纪莫凡不发一言,无声地看着他,看得邹明一阵心虚,本想说:要是真不成,那就算了。
“进来吧。”一句允诺似是天外飞来之喜,砸的邹明头冒金星,这就成了?那自己不用在折腾了?
纪莫凡转身拿开脖子上的毛巾有一下没一下地擦着往楼梯口走去,边走边告诫,“你把她送到二楼的客房,待会儿出去的时候,自己带好门。

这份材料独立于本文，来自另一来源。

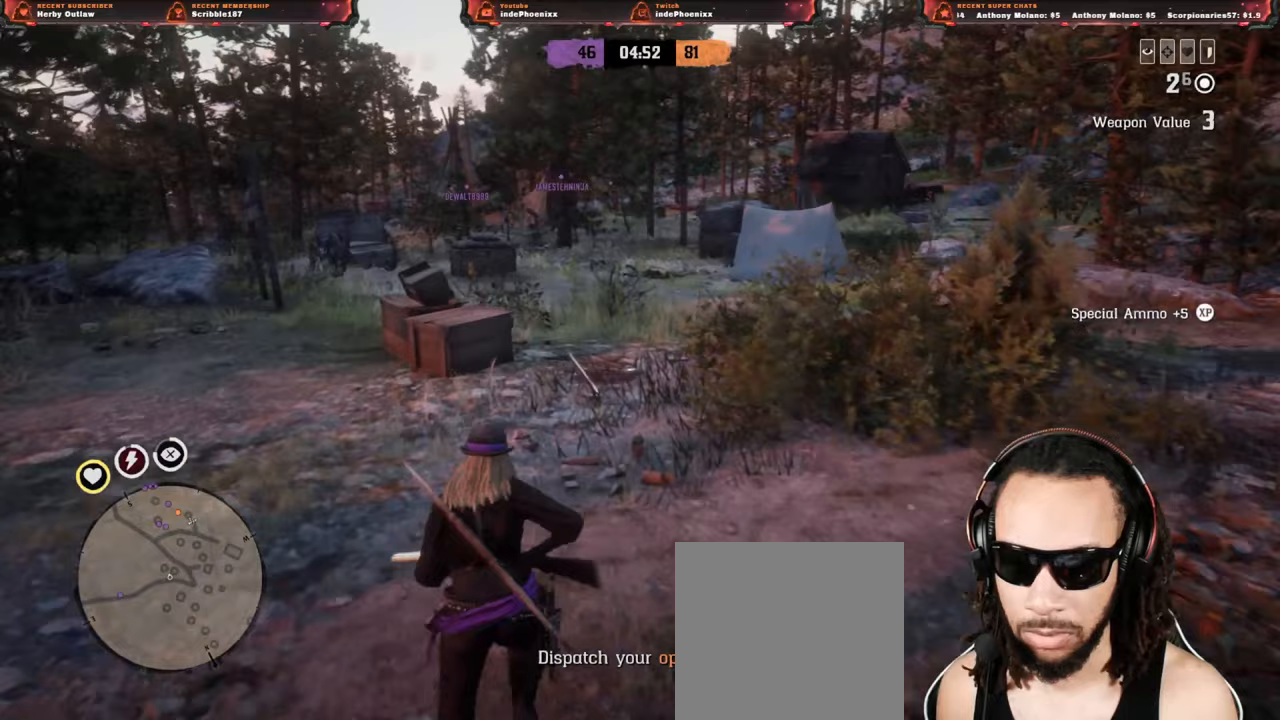
{"buttons": [], "left_stick": "up", "right_stick": "up-right", "events": [[383, "right_stick", "up-right"]]}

”
“好的。”邹明不敢再耽搁,弄好了,自己早点回去睡觉。
翌日早上,7点左右的时候程诺辗转醒来,原因是房间的窗帘并未拉上。即便外面是阴天,但是这种天然的亮光依然打扰了自己的睡意,恍惚中起身坐到床上癔症了几分钟,才后知后觉到脖颈处隐隐有些犯疼。更恼人的是自己的太阳穴,一阵一阵地抽搐疼痛,这是宿醉后的生理反应。
程诺看了一眼身上的衣服,还是昨晚和会所小姐调换过的小礼服,依然完整但是有着零星的污渍和好几处明显的褶皱,已经不能穿着示人了。她胡乱扒拉一下凌乱的头发,就下床找鞋,赤脚绕着屋子找了一圈也没找到自己的鞋子被丢弃在哪个角落。最终泄气,干脆不找了,赤着脚拉开了房门。